Outro levantamento da Anbima reforça essa ascensão. Segundo a entidade, aproximadamente 22,4 milhões de brasileiros apostam online, o que representa 14% da população. Em contrapartida, apenas 2% investem em ações, 5% em títulos privados e 2% em títulos públicos. Ou seja, a quantidade de pessoas que apostam online é sete vezes maior que a de investidores em ações. As apostas atraem especialmente os mais jovens, com destaque para a geração Z, que representa 29% dos participantes.

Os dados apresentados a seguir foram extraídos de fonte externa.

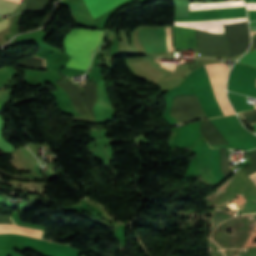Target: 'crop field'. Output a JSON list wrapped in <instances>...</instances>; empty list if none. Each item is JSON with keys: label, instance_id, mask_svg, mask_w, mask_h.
Returning a JSON list of instances; mask_svg holds the SVG:
<instances>
[{"label": "crop field", "instance_id": "2", "mask_svg": "<svg viewBox=\"0 0 256 256\" xmlns=\"http://www.w3.org/2000/svg\"><path fill=\"white\" fill-rule=\"evenodd\" d=\"M174 33L176 50L196 47L194 30L174 27ZM139 39L147 53L166 52L164 29H140ZM174 50L175 47H173Z\"/></svg>", "mask_w": 256, "mask_h": 256}, {"label": "crop field", "instance_id": "10", "mask_svg": "<svg viewBox=\"0 0 256 256\" xmlns=\"http://www.w3.org/2000/svg\"><path fill=\"white\" fill-rule=\"evenodd\" d=\"M250 126H252L256 130V124H251Z\"/></svg>", "mask_w": 256, "mask_h": 256}, {"label": "crop field", "instance_id": "4", "mask_svg": "<svg viewBox=\"0 0 256 256\" xmlns=\"http://www.w3.org/2000/svg\"><path fill=\"white\" fill-rule=\"evenodd\" d=\"M126 0H84L93 18L105 13L112 7Z\"/></svg>", "mask_w": 256, "mask_h": 256}, {"label": "crop field", "instance_id": "1", "mask_svg": "<svg viewBox=\"0 0 256 256\" xmlns=\"http://www.w3.org/2000/svg\"><path fill=\"white\" fill-rule=\"evenodd\" d=\"M102 33L103 31L92 30H73L68 33L64 43L67 54L72 57L66 65L87 70Z\"/></svg>", "mask_w": 256, "mask_h": 256}, {"label": "crop field", "instance_id": "5", "mask_svg": "<svg viewBox=\"0 0 256 256\" xmlns=\"http://www.w3.org/2000/svg\"><path fill=\"white\" fill-rule=\"evenodd\" d=\"M19 3L7 1V0H0V14L8 15L11 13L15 8H17Z\"/></svg>", "mask_w": 256, "mask_h": 256}, {"label": "crop field", "instance_id": "9", "mask_svg": "<svg viewBox=\"0 0 256 256\" xmlns=\"http://www.w3.org/2000/svg\"><path fill=\"white\" fill-rule=\"evenodd\" d=\"M252 26H256V21L250 23V27H252ZM254 38H256V37H253V38H251V39H254Z\"/></svg>", "mask_w": 256, "mask_h": 256}, {"label": "crop field", "instance_id": "7", "mask_svg": "<svg viewBox=\"0 0 256 256\" xmlns=\"http://www.w3.org/2000/svg\"><path fill=\"white\" fill-rule=\"evenodd\" d=\"M238 62L248 63L256 67V51L245 54Z\"/></svg>", "mask_w": 256, "mask_h": 256}, {"label": "crop field", "instance_id": "6", "mask_svg": "<svg viewBox=\"0 0 256 256\" xmlns=\"http://www.w3.org/2000/svg\"><path fill=\"white\" fill-rule=\"evenodd\" d=\"M2 117H0V150L5 151V152H11L13 151L14 147H12L8 142L2 139L1 137V128H2Z\"/></svg>", "mask_w": 256, "mask_h": 256}, {"label": "crop field", "instance_id": "3", "mask_svg": "<svg viewBox=\"0 0 256 256\" xmlns=\"http://www.w3.org/2000/svg\"><path fill=\"white\" fill-rule=\"evenodd\" d=\"M207 76L216 93L219 103L225 115L234 113L226 96H225V80L228 72V67L223 63H213L203 66Z\"/></svg>", "mask_w": 256, "mask_h": 256}, {"label": "crop field", "instance_id": "11", "mask_svg": "<svg viewBox=\"0 0 256 256\" xmlns=\"http://www.w3.org/2000/svg\"><path fill=\"white\" fill-rule=\"evenodd\" d=\"M189 4H194V3H189Z\"/></svg>", "mask_w": 256, "mask_h": 256}, {"label": "crop field", "instance_id": "8", "mask_svg": "<svg viewBox=\"0 0 256 256\" xmlns=\"http://www.w3.org/2000/svg\"><path fill=\"white\" fill-rule=\"evenodd\" d=\"M8 25V19L5 18L0 22V30H2L3 28H5Z\"/></svg>", "mask_w": 256, "mask_h": 256}]
</instances>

Termo novo, prática antiga
Se hoje o tigre tem destaque, no passado outros 24 animais dividiam o protagonismo quando artistas como Zeca Pagodinho se debruçavam sobre o “jogo do bicho”. Voltando aos legalizados, artistas como a Turma do Pagode citam a Mega-Sena no hit “Camisa 10”, garantindo que permanecerão com a amada mesmo se faturarem a bolada após uma “fezinha”.
Para o doutor em ciências sociais Umeru Bahia, essa forte presença das apostas na cultura reflete o imaginário popular de enriquecer instantaneamente por meio de cassinos e loterias.

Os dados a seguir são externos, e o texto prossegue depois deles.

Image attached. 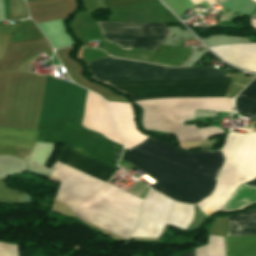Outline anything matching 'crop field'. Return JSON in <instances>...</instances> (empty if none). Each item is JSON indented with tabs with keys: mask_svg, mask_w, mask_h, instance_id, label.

“Quando vivemos em uma sociedade desigual, o trabalho rotineiro não é uma forma de enriquecimento, mas uma forma de permanecer na mesma situação socioeconômica, com poucas ou nulas possibilidades de evolução. Enquanto isso, temos uma série de produtos, como casas, carros e celulares, que podem ser acessados apenas com dinheiro. Nesse cenário, as apostas se tornam, sobretudo, a única possibilidade de um cidadão comum sonhar em um dia usufruir desse luxo”, analisa.
Quais os riscos?
O problema é quando o sonho vira obsessão. O vício em jogos, chamado de ludopatia, é reconhecido pela Organização Mundial da Saúde (OMS) e, segundo especialistas, o excesso de exposição pode atrapalhar o tratamento de quem sofre com o transtorno.
Umeru avalia que o avanço tecnológico intensificou o fenômeno. Com o uso massivo de smartphones, a facilidade de acesso transforma o ato de apostar em algo rápido e cotidiano.
Por isso, para Umeru Bahia, a melhor forma de lidar com o problema é legalizando os cassinos virtuais, para garantir fiscalização e regulamentação do setor. “É fundamental”, resume.
“Apenas assim criaremos mecanismos de fiscalização e punição, pois pessoas dispostas a jogar sempre existirão.”